What does this have to do with us? When I look at my own shipwreck of a childhood, I know I stayed afloat because I too had tigers. One of my biggest tigers was my mother. During and after dangerous tirades of my father, my focus was not as much on me as it was on her. I took care of her in many different ways. While this was not just a good thing, this was how I stopped myself from drowning in the ocean of my emotions and needs. My focus on “the other” kept me going. While I had to develop self-care skills later, I am grateful for having had a tiger.

You might have had a wonderful cruise of a childhood with a few bad, but bearable storms. Good. Very good. Yet, I still hope that you have had a tiger in your life. We all need a focus in our life other than our own feelings and needs. Without focus, we become self-absorbed, passive, and confused. I ended up becoming a happy person, even wrote a book about happiness from the western and eastern perspective (www.A Unified Theory of Happiness.com). This is not because of my hardship. It is because I found focus a midst of my hardship.

While happiness is seen as very different in Western and Eastern thought -one as creating a flow of life, the other as realizing the flow of life -both concur that the focused mind is instrumental. Focusing on someone else gives us a reason to get up, live healthily, and keep ourselves out of trouble and away from high-risk activities. For example, when we have a life partner, we tend to live longer. When we have children, little trouble-makers who wreak havoc, we tend to live longer. Even when we just have a dog, we tend to live longer. This is in part so because focusing on other creatures causes us to produce more oxytocin, a calming hormone in both men and women. http://www.psychologytoday.com/blog/made-each-other/201005/dog-good

It is so tempting for us to just sit down, switch on the television, and vegetate on our couches. It is easy to drift and wait for someone else to rescue us from our depression. Blaming others or blaming circumstances for our misfortune are wonderful ways of allowing us to be inactive. We resist exertion and the extra work of focusing our mind. Every time we focus our mind, we spend energy. It’s tiring to be alert. However, while focusing our mind costs us dearly, not focusing our mind costs us even more. We are never more tired after having slept too long. Ironically, once we have learned to overcome our resistance and focus our mind with greater ease, we feel energized by what we do and experience. When we focus on a good goal, for example, we become hugely motivated, forgetting all our feelings, losing ourselves in the process. Mihaly Csikszentmihalyi has written extensively about this phenomenon in his book Flow, which is based on many creative research studies.

Sometimes though, the best tiger or focal point is our mind itself which is what meditation is all about. When we focus on mind, a mirror of reality, we may observe our thoughts and feelings, but never get lost in them. Countless studies in neuroscience have found a remarkable impact of meditation on our brain (see also Buddha’s Brain, by Rick Hanson). Meditating just a few minutes every day can cause us to experience more joy, more meaning, and more inner peace. What this means for us Westerners is that we ought to sit still more often, look inward, feel our lungs filling and emptying themselves of air, and notice our abdomen rise and fall. Taking the time to just sit and stare at something or be aware of sitting and staring at something with all the kindness we can muster, is the type of focus that gives so much more energy than it takes.

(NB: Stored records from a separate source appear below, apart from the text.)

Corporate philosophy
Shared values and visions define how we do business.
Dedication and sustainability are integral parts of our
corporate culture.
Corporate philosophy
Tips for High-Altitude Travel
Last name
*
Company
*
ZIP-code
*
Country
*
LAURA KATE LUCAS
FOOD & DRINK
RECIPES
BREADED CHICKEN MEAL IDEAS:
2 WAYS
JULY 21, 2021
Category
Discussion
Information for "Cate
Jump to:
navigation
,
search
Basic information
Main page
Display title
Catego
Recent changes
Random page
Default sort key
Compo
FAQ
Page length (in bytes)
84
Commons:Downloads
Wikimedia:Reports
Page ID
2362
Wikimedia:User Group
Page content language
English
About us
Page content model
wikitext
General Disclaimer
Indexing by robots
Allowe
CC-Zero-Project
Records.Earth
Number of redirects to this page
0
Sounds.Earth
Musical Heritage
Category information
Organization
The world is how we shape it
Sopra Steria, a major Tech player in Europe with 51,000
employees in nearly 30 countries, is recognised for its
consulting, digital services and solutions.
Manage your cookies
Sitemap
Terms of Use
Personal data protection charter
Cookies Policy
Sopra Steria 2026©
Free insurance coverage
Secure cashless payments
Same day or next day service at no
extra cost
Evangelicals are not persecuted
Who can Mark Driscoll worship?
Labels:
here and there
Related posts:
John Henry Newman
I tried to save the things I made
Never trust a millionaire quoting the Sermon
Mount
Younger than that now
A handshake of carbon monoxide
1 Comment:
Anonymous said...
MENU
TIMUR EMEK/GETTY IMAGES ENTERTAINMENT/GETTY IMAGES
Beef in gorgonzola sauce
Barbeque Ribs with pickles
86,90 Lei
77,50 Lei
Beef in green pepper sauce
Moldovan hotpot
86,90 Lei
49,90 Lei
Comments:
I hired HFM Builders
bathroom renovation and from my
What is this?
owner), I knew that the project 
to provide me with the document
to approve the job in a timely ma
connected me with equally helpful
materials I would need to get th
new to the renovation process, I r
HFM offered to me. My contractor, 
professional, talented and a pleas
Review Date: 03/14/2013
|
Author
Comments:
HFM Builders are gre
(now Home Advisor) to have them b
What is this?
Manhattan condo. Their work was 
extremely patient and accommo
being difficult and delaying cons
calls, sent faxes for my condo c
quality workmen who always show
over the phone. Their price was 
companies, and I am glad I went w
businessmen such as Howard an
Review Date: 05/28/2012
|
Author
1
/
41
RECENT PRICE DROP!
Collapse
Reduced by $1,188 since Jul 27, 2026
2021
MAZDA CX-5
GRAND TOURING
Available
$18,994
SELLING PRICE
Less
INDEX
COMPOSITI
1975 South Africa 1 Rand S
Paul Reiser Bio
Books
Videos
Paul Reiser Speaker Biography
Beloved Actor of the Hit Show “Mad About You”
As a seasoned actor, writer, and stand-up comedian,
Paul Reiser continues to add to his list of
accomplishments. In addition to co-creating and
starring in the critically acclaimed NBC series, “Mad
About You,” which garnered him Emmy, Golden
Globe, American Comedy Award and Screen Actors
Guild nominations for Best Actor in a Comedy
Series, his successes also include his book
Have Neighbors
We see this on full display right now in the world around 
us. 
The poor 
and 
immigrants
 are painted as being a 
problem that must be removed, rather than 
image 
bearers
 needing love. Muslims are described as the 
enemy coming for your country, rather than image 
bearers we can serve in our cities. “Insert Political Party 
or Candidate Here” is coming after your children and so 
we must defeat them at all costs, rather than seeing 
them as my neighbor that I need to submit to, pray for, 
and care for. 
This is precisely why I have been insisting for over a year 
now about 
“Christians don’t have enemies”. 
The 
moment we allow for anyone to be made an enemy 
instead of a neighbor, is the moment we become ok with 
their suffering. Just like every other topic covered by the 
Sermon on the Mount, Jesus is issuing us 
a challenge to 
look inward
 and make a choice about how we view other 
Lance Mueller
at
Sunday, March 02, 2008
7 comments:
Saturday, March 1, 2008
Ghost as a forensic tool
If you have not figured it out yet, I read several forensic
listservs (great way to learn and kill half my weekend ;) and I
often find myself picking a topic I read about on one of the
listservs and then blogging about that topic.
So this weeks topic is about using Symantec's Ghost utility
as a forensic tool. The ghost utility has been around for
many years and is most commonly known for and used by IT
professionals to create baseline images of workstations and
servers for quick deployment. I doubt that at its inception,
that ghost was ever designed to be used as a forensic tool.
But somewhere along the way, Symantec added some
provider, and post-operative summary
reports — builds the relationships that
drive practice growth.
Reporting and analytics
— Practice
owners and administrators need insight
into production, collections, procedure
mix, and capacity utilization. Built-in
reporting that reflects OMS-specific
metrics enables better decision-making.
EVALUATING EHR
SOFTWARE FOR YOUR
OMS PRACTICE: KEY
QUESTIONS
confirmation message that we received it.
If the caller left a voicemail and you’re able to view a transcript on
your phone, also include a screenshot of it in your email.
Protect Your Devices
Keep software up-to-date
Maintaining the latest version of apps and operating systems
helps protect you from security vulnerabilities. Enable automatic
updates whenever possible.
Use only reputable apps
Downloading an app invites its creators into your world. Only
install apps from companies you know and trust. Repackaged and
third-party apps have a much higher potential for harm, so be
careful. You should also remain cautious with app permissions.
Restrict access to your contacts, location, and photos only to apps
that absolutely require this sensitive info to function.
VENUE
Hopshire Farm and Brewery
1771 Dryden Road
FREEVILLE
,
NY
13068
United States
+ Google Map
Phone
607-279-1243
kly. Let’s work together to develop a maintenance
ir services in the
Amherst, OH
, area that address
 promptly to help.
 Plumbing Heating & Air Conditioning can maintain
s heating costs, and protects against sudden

If there was a gift I could hand out, it would be the gift of a tiger, or actually, a whole bunch of tigers. But we all have to find our own reasons to reach out of ourselves and give kind attention to something or someone that brings out the best in us. Often we only have to open our eyes and see that person or that goal we can care about. I know this is certainly true for the experience of our mind. Mind is Being, apparently always available.